Stored data entries:
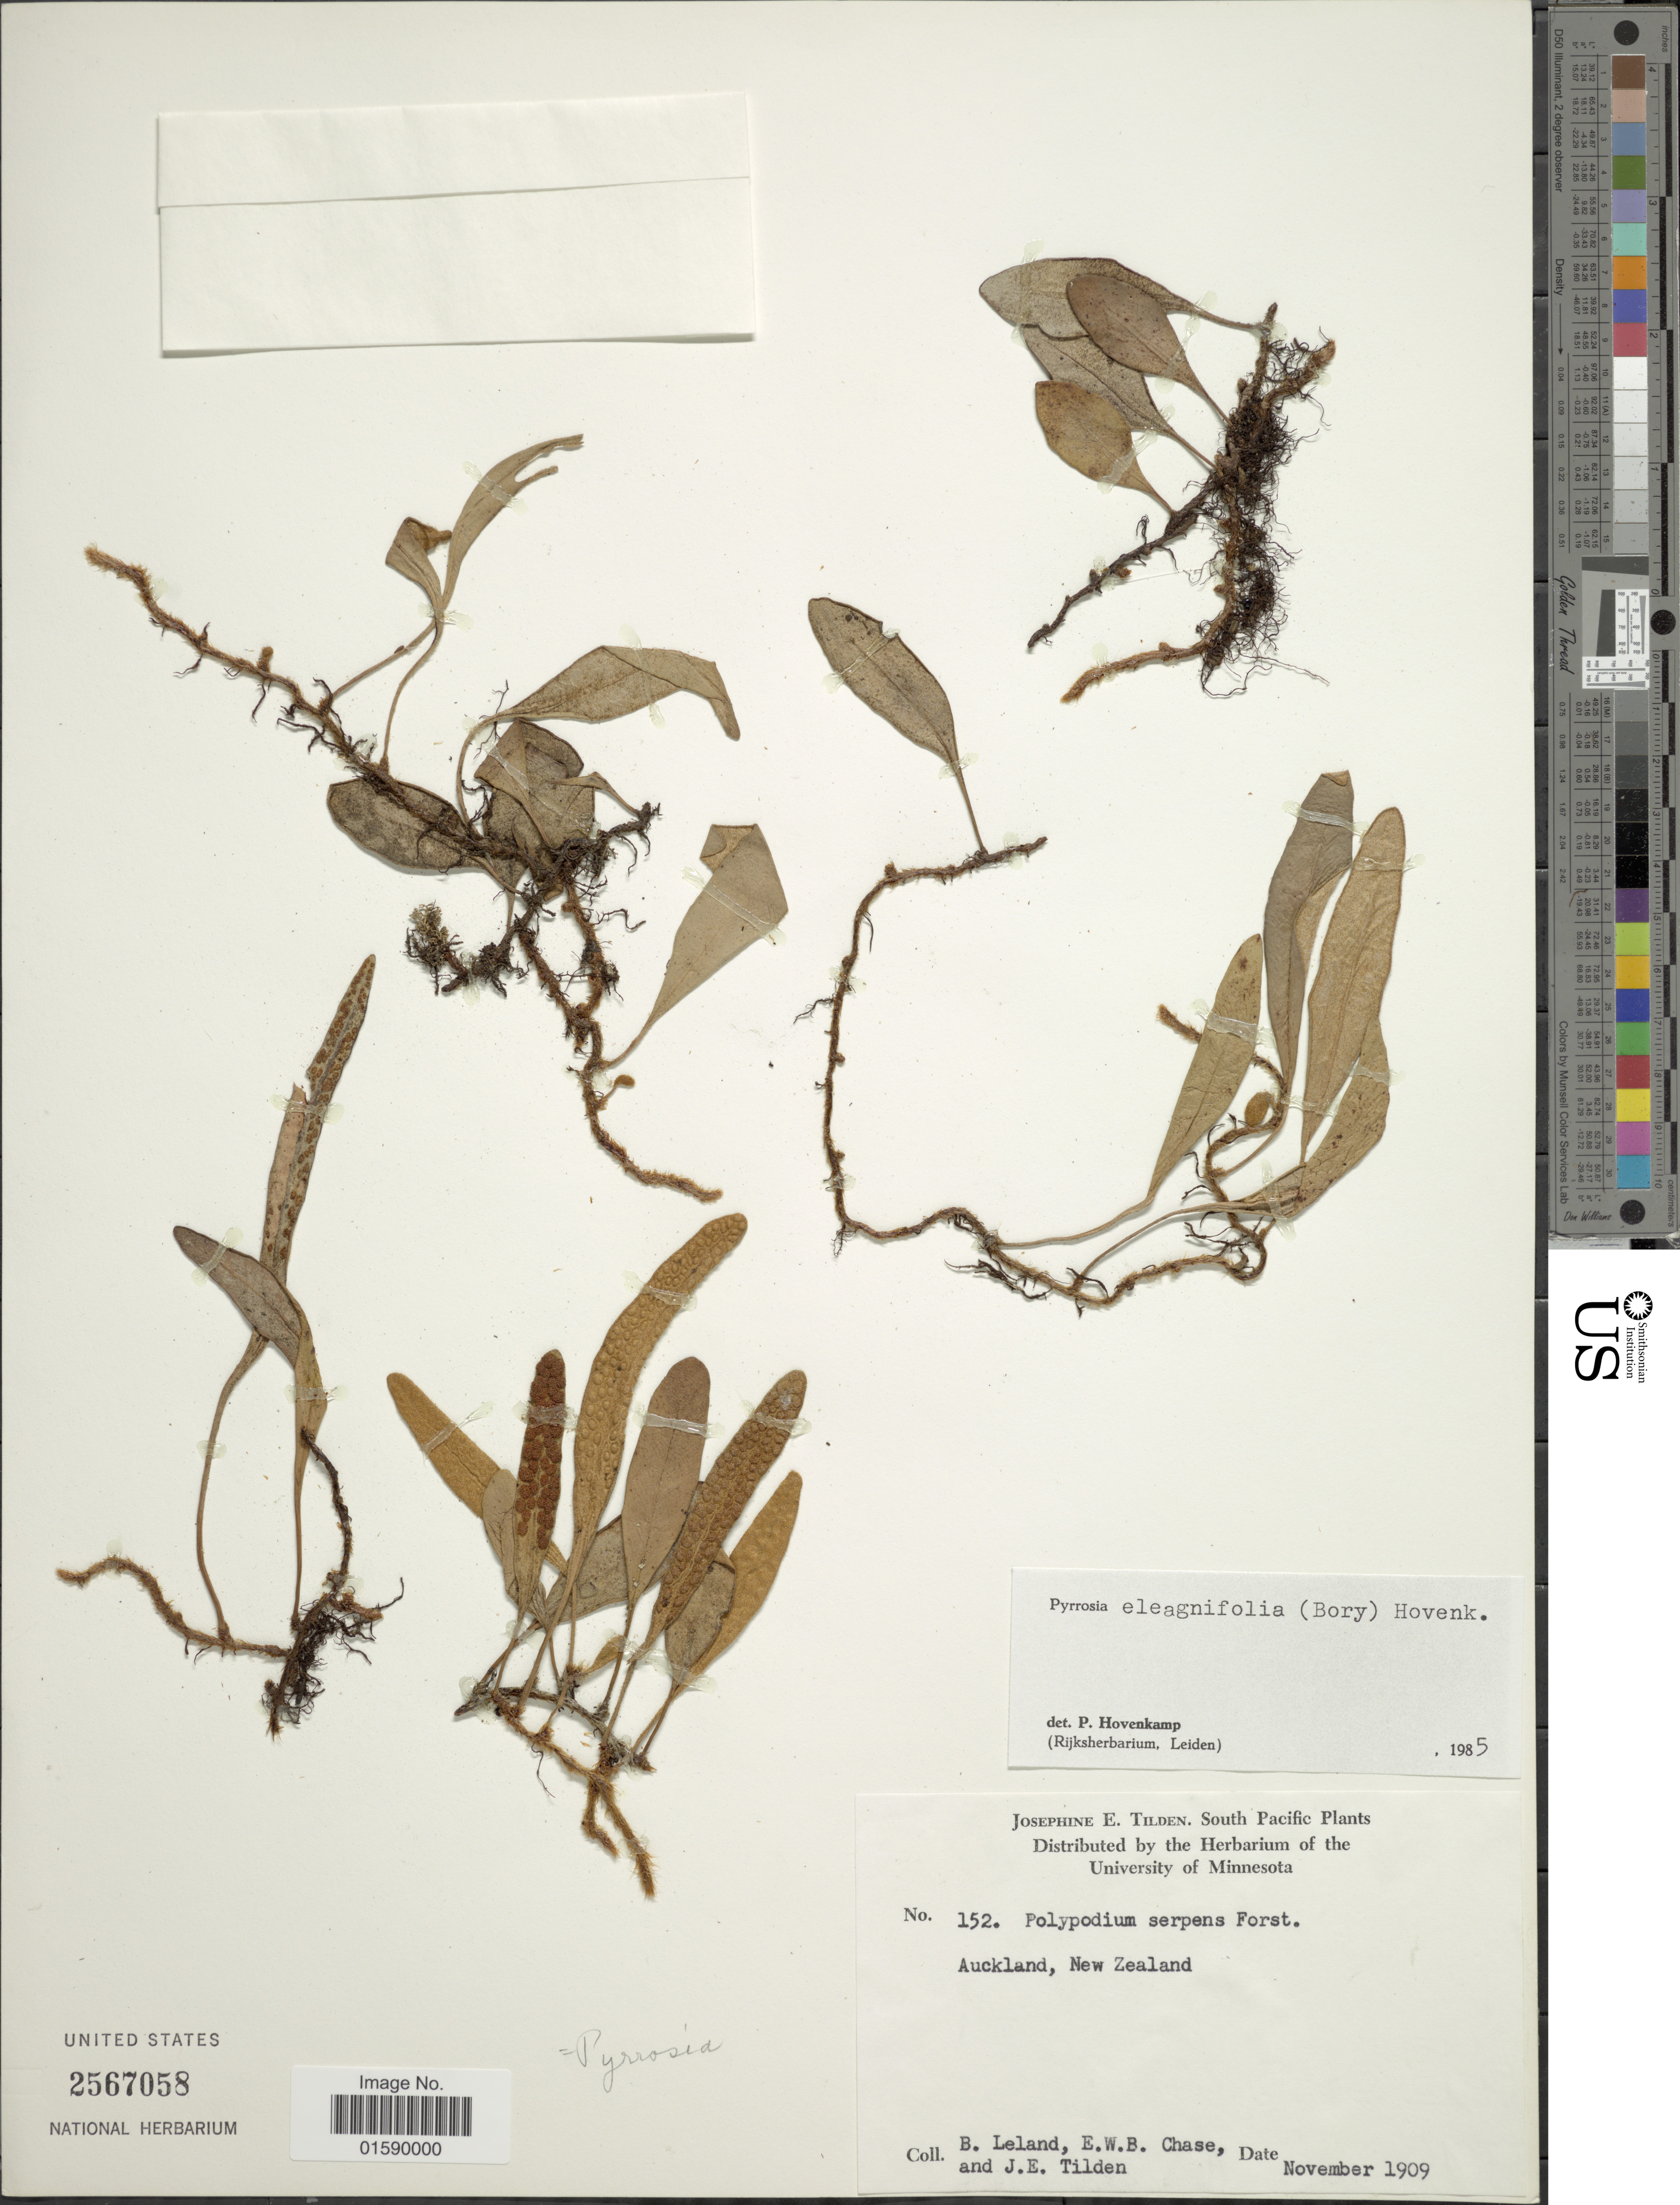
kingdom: Plantae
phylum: Tracheophyta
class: Polypodiopsida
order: Polypodiales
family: Polypodiaceae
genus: Pyrrosia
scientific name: Pyrrosia elaeagnifolia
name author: (Bory) Hovenkamp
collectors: B. Leland, E. W. Chase & J. E. Tilden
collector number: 152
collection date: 1909-11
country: New Zealand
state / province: Auckland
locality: Auckland, New Zealand.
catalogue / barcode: US 2567058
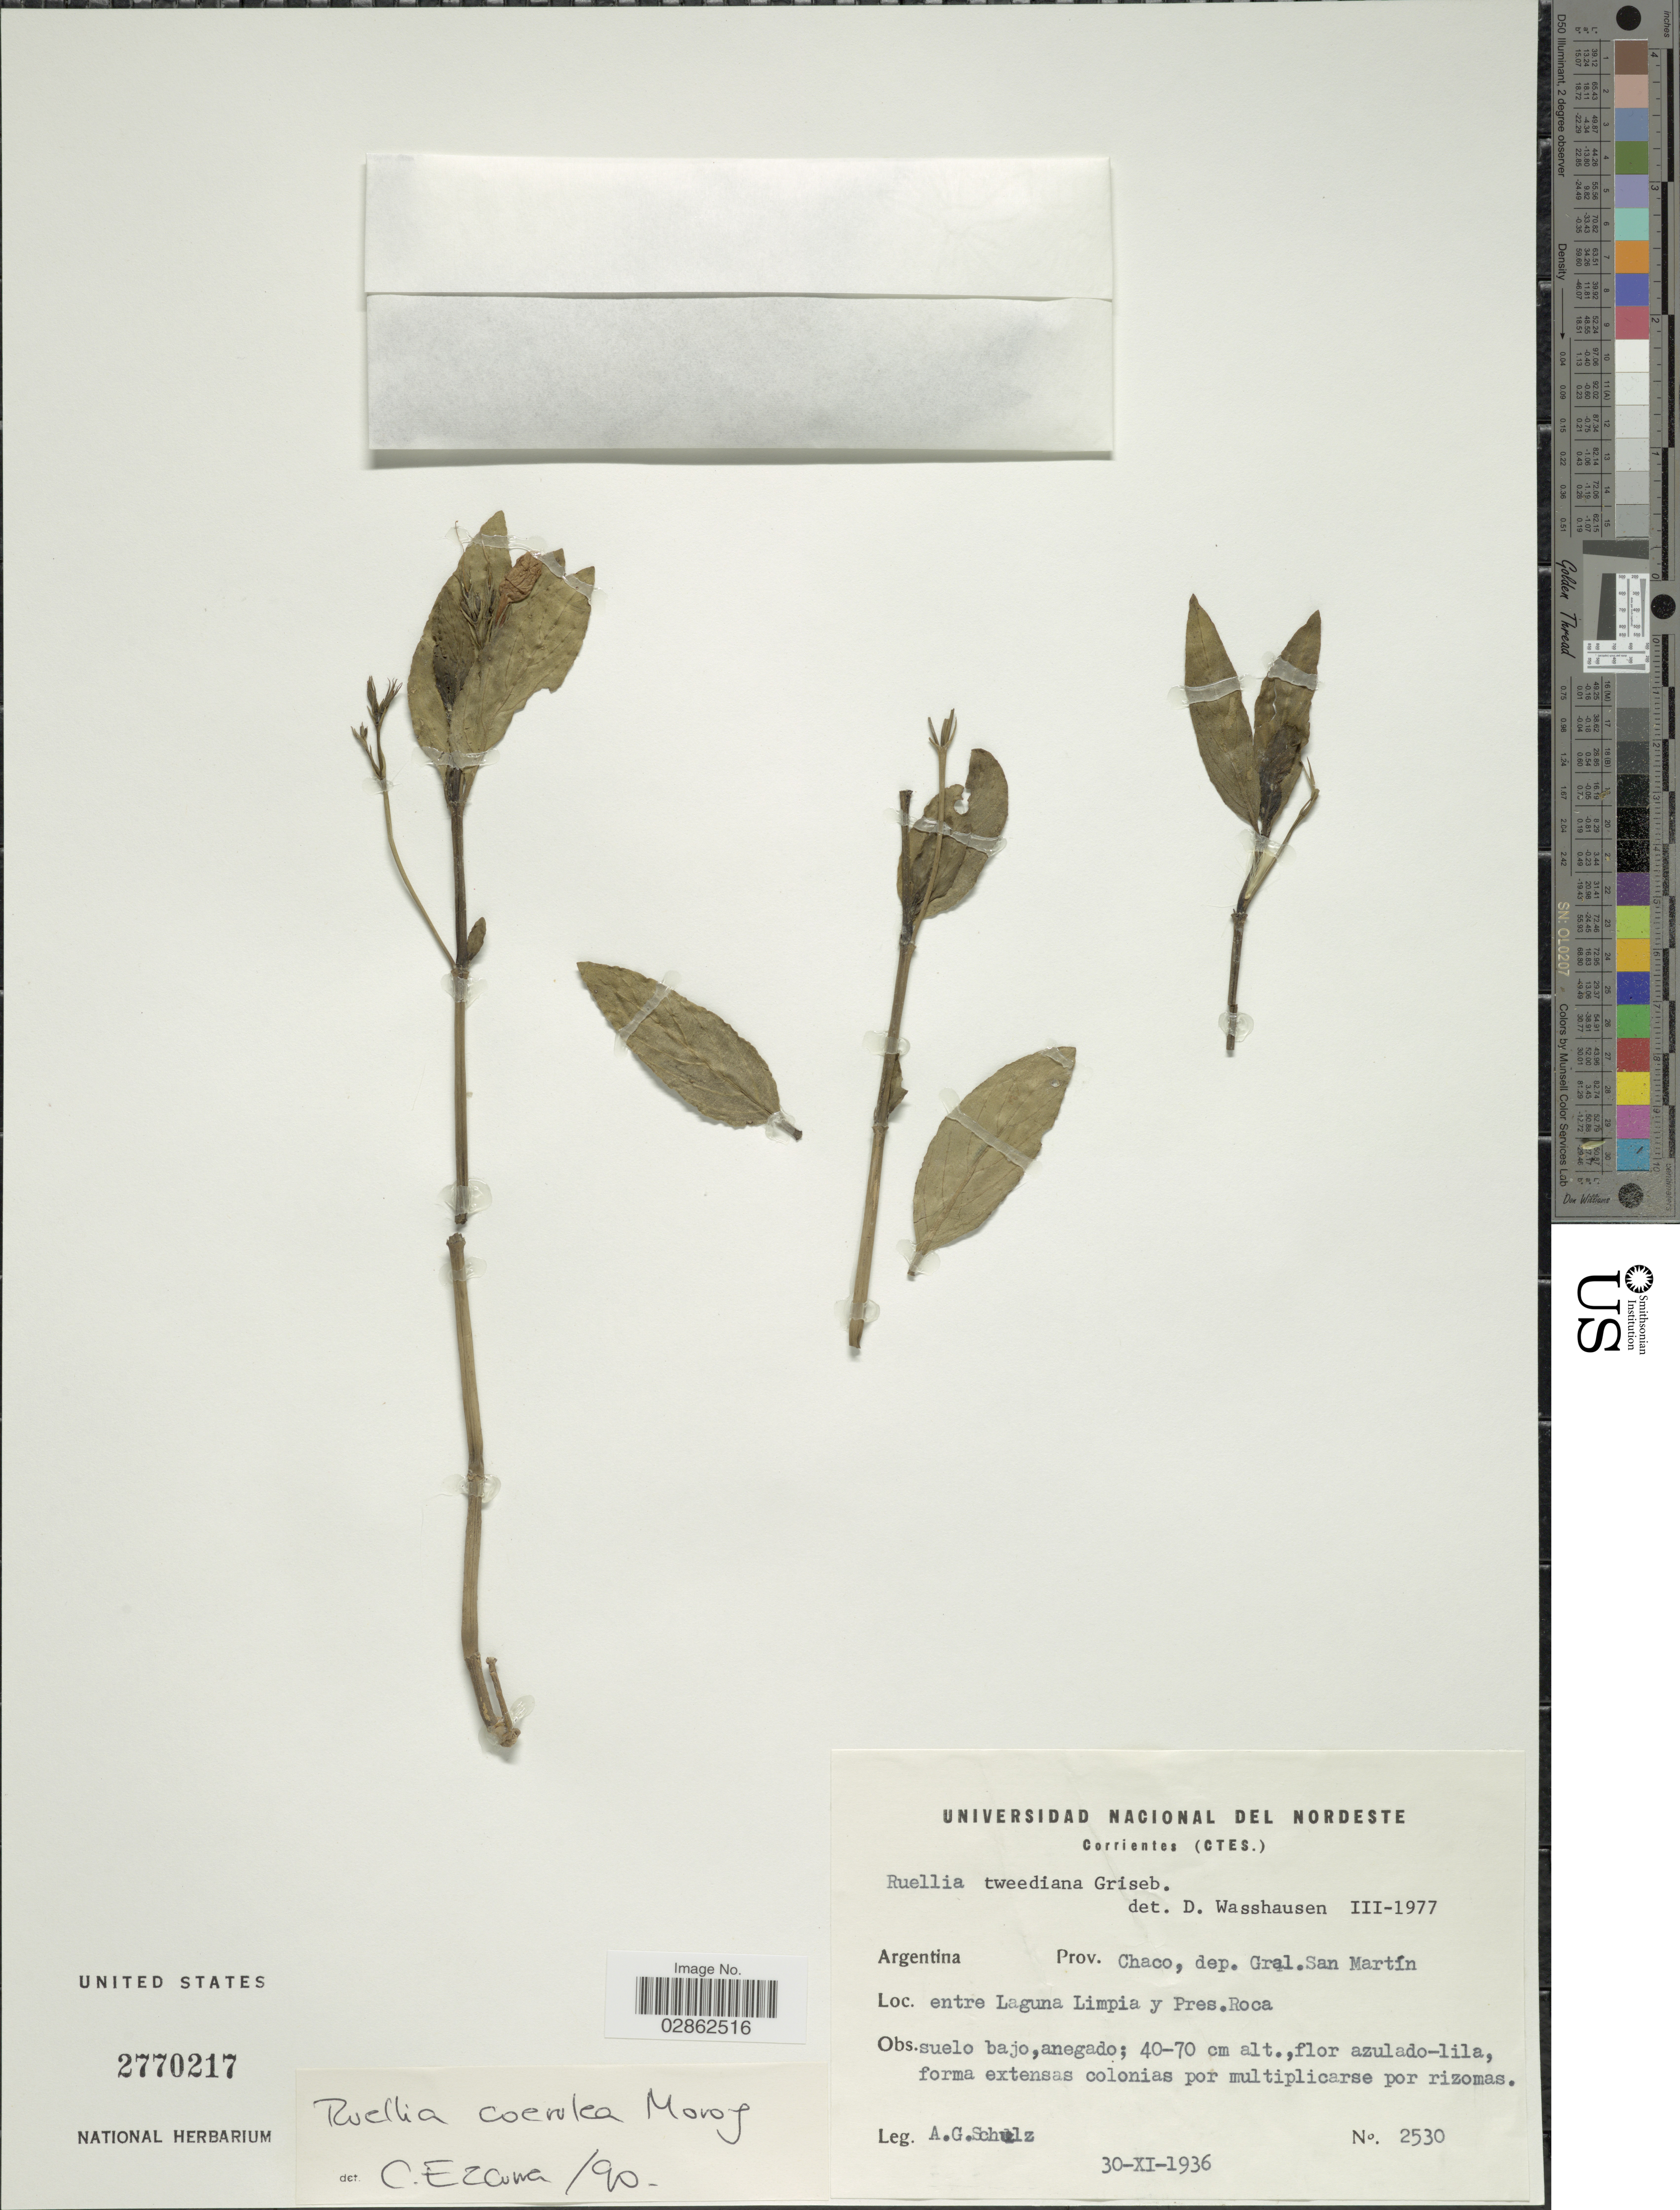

Stated problem:
Rewrite all the lines with "collection date" changed to "date collected", keeping everything else as it is. Omit the pictures from your answer.

Right answer:
kingdom: Plantae
phylum: Tracheophyta
class: Polypodiopsida
order: Polypodiales
family: Polypodiaceae
genus: Pyrrosia
scientific name: Pyrrosia elaeagnifolia
name author: (Bory) Hovenkamp
collectors: B. Leland, E. W. Chase & J. E. Tilden
collector number: 152
date collected: 1909-11
country: New Zealand
state / province: Auckland
locality: Auckland, New Zealand.
catalogue / barcode: US 2567058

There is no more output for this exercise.